Arriving at East Looe, we meet the first substantial community of fishing families on our long trek through the Cornish parishes of Victorian times. In fact, according to the 1851 census fewer than one in ten of the adult men in East Looe got their living from fishing. Full-time fishermen (there may have been many more part-timers) were outnumbered two to one by mariners, boatmen, coastguards and others who worked on the sea. Moreover, there were almost three times as many craftsmen as fishermen in the town, while the number of those working in retail jobs and even farm labouring exceeded that of fishermen.
Nonetheless, concentrated in the narrow streets between the quay and Higher Market Street, fishermen and their families made up a recognisable community in the town. Although not quite as closed as later nineteenth century fishing communities, two thirds of East Looe’s fishermen had been born there. Half of the rest hailed from West Looe, just across the river. Only two had come from distant places, one born in Gloucestershire and a second in London.

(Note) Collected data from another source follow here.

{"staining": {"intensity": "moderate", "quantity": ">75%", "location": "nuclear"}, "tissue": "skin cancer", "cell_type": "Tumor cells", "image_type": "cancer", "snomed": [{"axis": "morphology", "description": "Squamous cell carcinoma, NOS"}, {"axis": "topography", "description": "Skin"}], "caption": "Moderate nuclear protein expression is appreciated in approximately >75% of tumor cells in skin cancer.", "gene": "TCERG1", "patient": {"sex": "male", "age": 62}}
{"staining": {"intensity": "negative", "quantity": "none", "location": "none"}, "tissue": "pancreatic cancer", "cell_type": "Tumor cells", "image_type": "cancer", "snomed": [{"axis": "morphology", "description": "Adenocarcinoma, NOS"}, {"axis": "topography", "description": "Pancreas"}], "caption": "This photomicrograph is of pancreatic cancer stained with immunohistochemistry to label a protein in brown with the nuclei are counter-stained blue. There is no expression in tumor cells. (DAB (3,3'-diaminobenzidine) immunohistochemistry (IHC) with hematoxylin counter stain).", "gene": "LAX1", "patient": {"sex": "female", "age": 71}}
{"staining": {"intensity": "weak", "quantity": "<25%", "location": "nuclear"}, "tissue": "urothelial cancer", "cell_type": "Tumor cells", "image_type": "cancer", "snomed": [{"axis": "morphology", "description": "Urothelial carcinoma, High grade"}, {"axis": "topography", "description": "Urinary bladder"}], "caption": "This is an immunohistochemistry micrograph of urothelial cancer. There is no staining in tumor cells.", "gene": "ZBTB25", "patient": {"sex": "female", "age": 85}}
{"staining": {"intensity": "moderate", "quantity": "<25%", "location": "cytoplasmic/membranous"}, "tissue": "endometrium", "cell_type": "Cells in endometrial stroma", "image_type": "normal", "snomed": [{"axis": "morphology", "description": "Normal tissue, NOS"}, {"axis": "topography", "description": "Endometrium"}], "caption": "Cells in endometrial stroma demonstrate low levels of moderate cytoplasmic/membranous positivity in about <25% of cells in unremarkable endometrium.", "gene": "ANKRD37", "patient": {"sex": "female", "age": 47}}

Not that Looe’s fishing families never moved. Richard Dan was a fisherman living with his wife Matilda and two children, one of whom was also named Matilda and included in the Victorian Lives database. The family was found in Chapel Street in 1851 but during the 1850s and 60s they moved from street to street in Looe from one small cottage to another, presumably each somewhat larger than the last in order to accommodate the growing number of children, seven by 1871.
Then in the early 1870s the Dans upped sticks when the whole family moved several hundred miles north to Todmorden on the edge of the Pennines in Yorkshire, about as far as you could get from the sea. The children found jobs in the local cotton industry as binders, stitchers, piecers and testers while Richard, now in his 50s, worked as a carter and horse keeper. For a whole family to move, especially when the parents were in their 50s, was unusual, although not unknown in the economically depressed years of the mid-1870s.
The younger Matilda got married in 1874 in Todmorden, presumably not long after moving there, to a local man – James Taylor. James was a builder’s labourer and in 1881 the couple were living about a mile away from Matilda’s parents and the rest of the family who could be found just outside the town of Todmorden.